REQUIRED WORK: Carry the story of Grandpa's foxhole covenant forward from its final sentence.

═══ SOURCE EXTRACT

Apparently, God took up the offer, and Grandpa was not counted among the 7,000 American and 20,000 Japanese soldiers who died on that remote island in a five week span. However, it would take some time before Grandpa would fulfill his part in this “foxhole covenant”.

After the war, in 1947, during the same week in March that he had promised surrender two years earlier, he was involved in a major car accident that caused a concussion and the loss of the deltoid muscle in his right arm. He was in a coma for four days. When he awoke, Grandpa took his accident as a not-too-subtle hint from God and was baptized on March 3, 1947 in Texas. As Grandpa put it, “Our gracious Lord allowed me to surrender in 1945, and die to the flesh in 1947.” Two years to the day.

After his baptism, Grandpa was pointed to San Jose Bible College where he could “train for the new service.” But this his trials had not yet ended, because somewhere along the way, he suffered a major nervous breakdown and landed in the Sonoma State Hospital, where he experienced first-hand “the rudimentary days of California mental health” at the hands of “an ogre-type psychiatrist” who administered shock treatments. Grandpa had lost sense of time, and could not remember his own name. Eventually, his identity was obtained and, one day, Grandpa’s brother Don arrived to get him out of there. Grandpa says, the story of the Prodigal Son has become especially meaningful in view of these dark days of his life.

══════
═══ DATA FOR REVIEW

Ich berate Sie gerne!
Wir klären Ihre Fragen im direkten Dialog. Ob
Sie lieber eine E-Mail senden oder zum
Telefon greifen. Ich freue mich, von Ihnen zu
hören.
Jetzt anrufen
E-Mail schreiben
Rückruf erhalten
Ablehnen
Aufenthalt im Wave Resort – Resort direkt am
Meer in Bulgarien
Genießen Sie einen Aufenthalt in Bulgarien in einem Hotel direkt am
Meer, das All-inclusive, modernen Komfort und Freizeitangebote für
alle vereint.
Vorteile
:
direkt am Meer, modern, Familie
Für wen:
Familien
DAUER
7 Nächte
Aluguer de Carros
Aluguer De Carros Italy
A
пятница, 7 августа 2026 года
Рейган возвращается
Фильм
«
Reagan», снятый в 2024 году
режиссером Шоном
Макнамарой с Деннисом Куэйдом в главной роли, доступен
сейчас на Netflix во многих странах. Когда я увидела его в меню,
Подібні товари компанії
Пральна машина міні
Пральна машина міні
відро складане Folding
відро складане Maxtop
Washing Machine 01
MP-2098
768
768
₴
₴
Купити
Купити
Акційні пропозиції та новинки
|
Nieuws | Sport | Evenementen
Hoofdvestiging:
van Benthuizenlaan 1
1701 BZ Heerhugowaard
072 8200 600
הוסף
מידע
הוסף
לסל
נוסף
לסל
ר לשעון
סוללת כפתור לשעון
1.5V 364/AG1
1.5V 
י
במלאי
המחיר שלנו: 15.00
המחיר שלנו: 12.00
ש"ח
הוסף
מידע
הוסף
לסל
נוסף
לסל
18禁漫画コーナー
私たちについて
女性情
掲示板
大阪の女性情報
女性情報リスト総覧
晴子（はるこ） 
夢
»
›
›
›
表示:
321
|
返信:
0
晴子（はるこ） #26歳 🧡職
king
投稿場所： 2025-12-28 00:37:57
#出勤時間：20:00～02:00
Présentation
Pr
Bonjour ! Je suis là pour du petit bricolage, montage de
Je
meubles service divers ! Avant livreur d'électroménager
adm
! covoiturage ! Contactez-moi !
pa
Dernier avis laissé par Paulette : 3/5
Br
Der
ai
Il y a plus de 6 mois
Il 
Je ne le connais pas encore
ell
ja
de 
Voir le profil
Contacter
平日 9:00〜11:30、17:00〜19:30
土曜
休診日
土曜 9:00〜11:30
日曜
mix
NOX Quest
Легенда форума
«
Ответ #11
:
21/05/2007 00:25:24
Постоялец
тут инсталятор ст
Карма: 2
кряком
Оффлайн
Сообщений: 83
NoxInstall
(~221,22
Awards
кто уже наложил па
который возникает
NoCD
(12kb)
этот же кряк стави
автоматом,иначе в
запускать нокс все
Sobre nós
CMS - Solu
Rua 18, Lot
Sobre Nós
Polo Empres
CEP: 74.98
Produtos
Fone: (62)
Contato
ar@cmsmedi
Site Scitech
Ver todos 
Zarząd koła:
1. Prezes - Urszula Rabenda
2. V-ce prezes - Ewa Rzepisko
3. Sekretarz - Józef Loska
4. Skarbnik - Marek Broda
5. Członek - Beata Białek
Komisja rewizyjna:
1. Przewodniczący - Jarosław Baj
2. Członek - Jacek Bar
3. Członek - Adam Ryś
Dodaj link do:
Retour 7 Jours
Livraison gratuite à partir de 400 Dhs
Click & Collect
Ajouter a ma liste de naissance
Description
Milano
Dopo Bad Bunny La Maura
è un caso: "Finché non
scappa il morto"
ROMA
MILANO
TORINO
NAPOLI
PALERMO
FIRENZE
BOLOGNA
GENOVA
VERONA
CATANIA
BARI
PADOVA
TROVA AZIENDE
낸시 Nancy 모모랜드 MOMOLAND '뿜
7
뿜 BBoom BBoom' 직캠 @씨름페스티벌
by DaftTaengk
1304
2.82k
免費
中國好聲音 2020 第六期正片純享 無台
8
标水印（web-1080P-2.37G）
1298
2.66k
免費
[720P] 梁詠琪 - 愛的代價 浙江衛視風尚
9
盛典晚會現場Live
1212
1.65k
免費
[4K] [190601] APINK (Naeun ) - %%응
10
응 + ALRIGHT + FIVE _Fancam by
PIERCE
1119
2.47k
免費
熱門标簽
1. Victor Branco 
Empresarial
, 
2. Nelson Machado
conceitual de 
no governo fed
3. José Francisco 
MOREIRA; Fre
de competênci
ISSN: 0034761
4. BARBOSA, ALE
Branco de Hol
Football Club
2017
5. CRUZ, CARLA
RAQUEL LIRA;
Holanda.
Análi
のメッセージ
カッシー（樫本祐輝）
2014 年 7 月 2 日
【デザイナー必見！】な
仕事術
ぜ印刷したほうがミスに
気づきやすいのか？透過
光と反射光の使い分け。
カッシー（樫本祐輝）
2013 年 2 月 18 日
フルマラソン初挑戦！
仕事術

══════

THE ANSWER:
After recovering from this breakdown, Grandpa re-enlisted at the Bible College, met and married Grandma, and gave the remaining six decades of his life to his Lord, his family and every other person he randomly encountered. A man full of vitality till his legs could carry him no more, Grandpa approached every day with what he called a “gung-ho” attitude in service of our Lord, Jesus Christ.

So Grandpa surrendered on Iwo Jima, and I hope you catch the irony. In one of the most memorable military victories in American history, Grandpa was defeated. However, God’s victory did not come easily, and not without a cost. Grandpa loved the song “Amazing Grace,” and I think it’s because he identified himself so resolutely with the “wretch” described it, just as he identified with the prodigal who wanders from home, and later returns filthy, destitute and ashamed, but is met by a father who calls him “beloved” for no other reason than that he is a son.

Grandpa told me his story—and I tell it to you now—not simply because it’s a good story, or a sentimental one, but because it points to God, and to faith. Not the kind of insubstantial “believing-in-something” we often talk about, but a faith forged in fire; the faith of a wretch and a sinner; the faith of a person who will not cheapen grace, but embrace it as something costly; a faith that says, “I am useless, a wanderer and a wretch, and still God calls me ‘beloved’.” Thanks be to this God—Grandpa’s God and ours—who invites, rebukes, corrects, nudges, directs, orchestrates, embraces and loves.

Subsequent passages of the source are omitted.